Tusker Tragedy: Adorable Two-Year-Old Elephant Dies Of Herpes
A two-year-old elephant has died despite keepers’ best efforts after it contracted a herpes virus at Zurich zoo in Switzerland.
Umesh, a young male, died on the evening of Tuesday, June 28, with zookeepers letting the young bull’s family spend some time with the body, to say goodbye, as elephants are known to mourn their dead.
Umesh’s two sisters, Omysha, 8, and Chandra, 20, and his mother Indi, 36, were allowed to say goodbye.
The herpes virus, Elephant Endotheliotropic Herpes Virus (EEHV), is quite common among large mammals, but it is especially dangerous to young elephants.
The zoo said in a statement obtained on Wednesday, June 29: “The two-year-old elephant bull Umesh died yesterday evening despite intensive treatment lasting several days from a herpes virus typical of elephants.”
They added that Umesh had “contracted a herpes virus that is typical of elephants and is particularly dangerous for young animals.”
The zoo also said: “After starting antiviral therapy over the weekend, Umesh’s blood counts showed no improvement and continued to deteriorate. On Tuesday morning he showed the first symptoms of the dreaded disease, after which he died suddenly in the evening, despite the ongoing treatment.”
Umesh’s body is now being examined by medical experts.
The zoo explained: “Umesh is now being examined by the pathologists at the animal hospital. This investigation can help to better understand the ‘Elephant Endotheliotropic Herpes Virus’ (EEHV) in the future and to further optimize the treatment methods. For example, research is currently being carried out with the aim of developing a vaccination against EEHV. This could protect young elephants from the virus in the future.”

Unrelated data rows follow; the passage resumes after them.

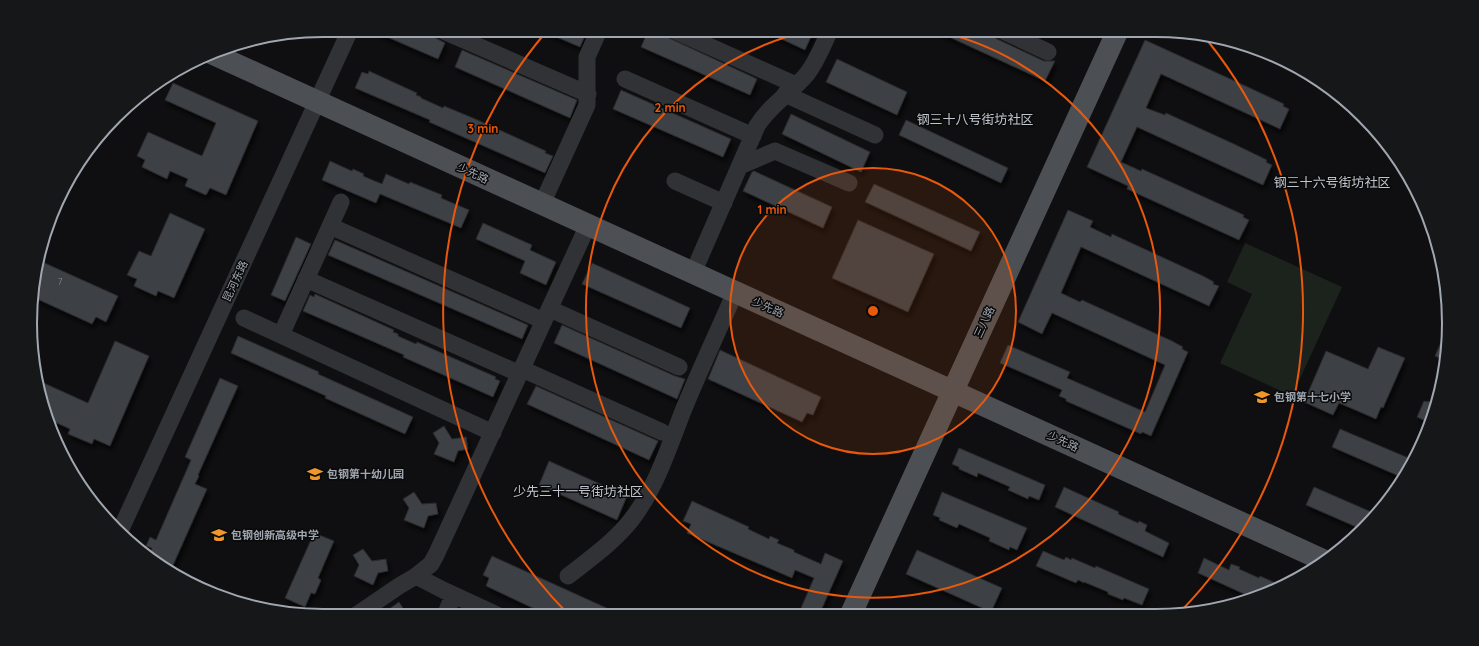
<svg xmlns="http://www.w3.org/2000/svg" width="1479" height="646" viewBox="0 0 1479 646" font-family="Quicksand,'Noto Sans SC',sans-serif">
  <style>
    .green { fill: #1c231c }
    .building { fill: #3e3f44; stroke: #292a2d; filter: url(#shadow) }
    .lines { fill: none; stroke-linecap: round; stroke-linejoin: round }
    .minor { stroke: #303235; stroke-width: 17 }
    .major { stroke: #4c4f54; stroke-width: 22 }
    .ring { fill: none; stroke: #e8590c; stroke-width: 2 }
    .labels { text-anchor: middle; dominant-baseline: central; stroke-width: 3; stroke-linejoin: round; paint-order: stroke }
    .number-label { font-size: 9px; fill: #888d96 }
    .street-label { font-size: 11px; fill: #a0a7b1; stroke: #0a0a0b }
    .poi-label { font-size: 11px; font-weight: bold; fill: #a0a7b1; stroke: #0a0a0b; text-anchor: start }
    .quarter-label { font-size: 13px; fill: #c1c6ce; stroke: #0a0a0b }
    .rim { fill: none; stroke: #a0a7b1; stroke-width: 2 }
    .centre { fill: #e8590c; stroke: #0a0a0b; stroke-width: 2 }
    .ring-label { font-size: 12px; text-anchor: middle; font-weight: bold; fill: #e8590c; stroke: #0a0a0b; stroke-width: 3; stroke-linejoin: round; paint-order: stroke }
  </style>
  <defs>
    <filter id="shadow"><feDropShadow dx="2.5" dy="4.5" stdDeviation="2" flood-color="#0009"/></filter>
  </defs>
  <rect width="100%" height="100%" fill="#0f0f11"/>
  <path class="green" d="M1245,243L1342,287L1292,396L1220,363L1252,294L1227,282Z"/>
  <path class="building" d="M371,30H421L445,43L438,59Z
    M540,30H584L587,31L580,47Z
    M762,30H814L805,50Z
    M934,30H987L991,32L993,36L997,39L1044,61H1055L1045,81Z
    M648,31L653,33L654,31L753,77L757,79L750,95L641,47Z
    M1145,40L1250,88L1284,104L1283,106L1289,109L1280,129L1161,74L1146,108L1165,115L1166,113L1234,144L1267,160L1266,162L1272,165L1263,185L1137,127L1121,162L1141,171L1142,169L1244,215L1243,217L1249,220L1239,240L1127,189L1128,186L1087,167Z
    M462,50L577,100L570,118L455,67Z
    M837,59L907,92L897,115L826,82Z
    M369,71L417,93L416,95L421,97V98L443,108L444,106L473,118L546,151L545,153L553,156L545,173L429,122L430,120L355,88L362,72L368,74Z
    M173,83L258,121L226,195L210,188L206,195L185,186L188,179L170,171L167,179L142,167L145,160L137,156L148,132L202,156L216,123L165,100Z
    M621,90L731,139L723,157L613,109Z
    M791,114L870,152L861,172L782,134Z
    M906,120L1008,168L1001,183L899,135Z
    M330,161L352,171L353,169L364,174L363,176L382,184L386,174L409,184L410,182L442,195L441,198L469,210L461,228L380,194L376,203L322,180Z
    M754,171L832,207L823,228L743,191L752,172Z
    M874,184L980,232L971,251L865,202Z
    M1068,210L1093,221L1090,227L1111,237L1112,234L1203,276L1214,282L1213,284L1219,286L1209,306L1081,247L1061,293L1080,302L1082,300L1172,341L1183,347L1182,349L1188,352L1151,436L1142,432L1141,434L1066,401V399L1059,396L1062,390L1000,363L1008,345L1070,372L1067,378L1145,412L1165,365L1052,313L1042,334L1018,322Z
    M170,213L205,229L174,298L158,291L156,296L134,286L137,279L127,275L139,251L151,256Z
    M858,220L934,254L908,312L832,278Z
    M483,223L532,245L530,250L556,262L546,285L520,273L525,261L476,239Z
    M296,237L311,244L285,301L271,295Z
    M335,240L528,325L522,339L328,255Z
    M38,260L118,296L106,322L96,317L92,324L35,298L36,266Z
    M592,263L690,308L681,328L582,284Z
    M315,294L394,330L393,332L398,334V336L416,344L417,342L496,377L495,379L500,381L493,397L403,357L404,355L303,311L310,295L314,297Z
    M562,325L675,376L685,379L677,399L554,343Z
    M1447,328H1448L1446,361L1435,356Z
    M238,336L319,372L318,374L413,417L405,434L325,398L326,396L231,353Z
    M115,341L149,356L110,446L94,439L92,444L68,434L70,429L46,418L37,380L88,403Z
    M1378,347L1405,358L1383,408L1381,407L1376,419L1339,403L1333,415L1304,402L1326,351L1368,369Z
    M720,350L821,397L813,415L807,413L802,422L708,379Z
    M220,378L238,386L198,475L199,476L195,484L207,489L170,572L148,556L152,548L146,546L150,537L156,540L191,460L185,457Z
    M536,386L658,441L649,460L527,404Z
    M1424,401L1428,402V401L1436,404L1433,417L1430,423L1417,417Z
    M444,426L452,439L466,437L468,449L458,451L454,462L434,454L439,443L433,433Z
    M1340,429L1411,459L1401,477L1332,447Z
    M959,448L1045,485L1039,500L1029,496L1028,499L1008,490L1010,487L978,473L977,477L959,469V467L952,464Z
    M549,461L627,496L617,520L539,485Z
    M1064,487L1119,512L1118,514L1138,523L1139,521L1147,525L1145,531L1169,543L1163,557L1055,507Z
    M1314,487L1376,514L1361,529L1306,505Z
    M414,492L422,504L436,503L438,514L428,516L424,528L404,520L409,508L403,499Z
    M942,492L1027,528L1017,550L1010,547L1009,550L989,541L990,538L959,524L957,528L939,520L940,518L933,515Z
    M692,501L749,527L748,529L769,539L770,536L779,540L777,543L794,550V552L821,564L825,553L843,561L819,615H798L814,578L795,570L792,578L687,533L691,524L683,521Z
    M314,533L334,541L318,578L321,580L315,594L311,593L305,607L285,598Z
    M363,549L372,561L386,559L388,571L378,573L373,585L354,576L359,565L353,555Z
    M917,550L1002,588L991,612L906,574Z
    M1043,551L1064,560L1066,557L1071,560L1072,558L1095,568L1096,566L1149,589L1142,605L1124,598L1123,600L1108,594V592L1084,582V583L1078,580L1076,583L1036,566Z
    M492,556L622,615H549L539,611L486,586L489,578L483,575Z
    M1204,558L1229,570L1231,564L1240,567L1239,569L1259,578L1260,576L1282,586L1268,594L1253,598L1198,573Z
    M399,602L408,616H393L389,609Z"/>
  <g class="lines">
    <path class="minor" d="M441,30L588,94
      M673,30L796,85
      M1001,30L1048,52
      M625,79L753,136
      M785,94L875,135
      M740,166L775,151L849,183
      M675,181L724,203
      M542,204L587,105V57L599,30
      M330,226L544,321
      M693,273L757,126C770,105 791,93 807,74C817,61 823,45 830,30
      M306,279L520,374
      M550,309L679,367
      M244,318L493,433
      M281,335L341,202
      M522,369L662,432
      M120,531L350,30
      M568,576C591,558 617,540 635,515C657,484 669,447 683,411C699,371 718,332 735,292
      M497,615L443,590L416,576L431,564L436,555L588,225
      M355,616L399,586L416,576
      M445,616L453,595"/>
    <path class="major" d="M211,53L1325,561
      M851,614L1118,30"/>
  </g>
  <circle cx="873" cy="311" r="143" fill="#e8590c" fill-opacity=".12"/>
  <g class="ring">
    <circle cx="873" cy="311" r="143"/>
    <path d="M933 30A287 287 0 1 1 813 30"/>
    <path d="M569 615A430 430 0 0 1 546 32M1207 40A430 430 0 0 1 1180 612"/>
  </g>
  <defs>
    <symbol id="school-bare" viewBox="-9 -9 18 18"><path d="M0-5L7-2L0 1L-7-2ZM-4 1L0 2.5L4 1V4Q0 6-4 4Z" fill="#ef9829" stroke="#0a0a0b" stroke-width="2.5" paint-order="stroke"/></symbol>
  </defs>
  <g fill-rule="evenodd">
    <use href="#school-bare" x="1251" y="386" width="22" height="22"/>
    <use href="#school-bare" x="304" y="463" width="22" height="22"/>
    <use href="#school-bare" x="208" y="524" width="22" height="22"/>
  </g>
  <g class="labels">
    <g class="number-label">
      <text x="60" y="281">7</text>
    </g>
    <g class="street-label">
      <text transform="translate(473 173) rotate(25)">少先路</text>
      <text transform="translate(235 281) rotate(-65)">昆河东路</text>
      <text transform="translate(768 307) rotate(24)">少先路</text>
      <text transform="translate(984 322) rotate(-65)">三八路</text>
      <text transform="translate(1063 441) rotate(25)">少先路</text>
    </g>
    <g class="poi-label">
      <text x="1274" y="397">包钢第十七小学</text>
      <text x="327" y="474">包钢第十幼儿园</text>
      <text x="231" y="535">包钢创新高级中学</text>
    </g>
    <g class="quarter-label">
      <text x="975" y="119">钢三十八号街坊社区</text>
      <text x="1332" y="182">钢三十六号街坊社区</text>
      <text x="578" y="491">少先三十一号街坊社区</text>
    </g>
  </g>
  <path d="M0 0H1479V646H0ZM323 37H1156A286 286 0 0 1 1442 323V323A286 286 0 0 1 1156 609H323A286 286 0 0 1 37 323V323A286 286 0 0 1 323 37Z" fill="#161718" fill-rule="evenodd"/>
  <path class="rim" d="M323 37H1156A286 286 0 0 1 1442 323V323A286 286 0 0 1 1156 609H323A286 286 0 0 1 37 323V323A286 286 0 0 1 323 37Z"/>
  <circle cx="873" cy="311" r="6" class="centre"/>
  <g class="ring-label">
    <text x="670" y="112">2 min</text>
    <text x="483" y="133">3 min</text>
    <text x="772" y="214">1 min</text>
  </g>
</svg>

The statement continued: “Zurich Zoo deeply regrets the death of Umesh. EEHV is very common among elephants, so most animals come into contact with it at some point and become infected. There is always a risk, especially for young animals, that it will suddenly break out. This affects both elephants in zoos and in wild populations.
“We thank the tireless efforts of the veterinarians, the curator and all animal keepers who have done everything they can to help Umesh in the last few days.”
The zoo explained that up to two-thirds of all deaths in young Asian elephants in European and American zoos can be traced back to EEHV.
The Asian elephant (Elephas maximus) is listed as ‘endangered’ on the International Union for Conservation of Nature’s (IUCN) Red List of Threatened Species.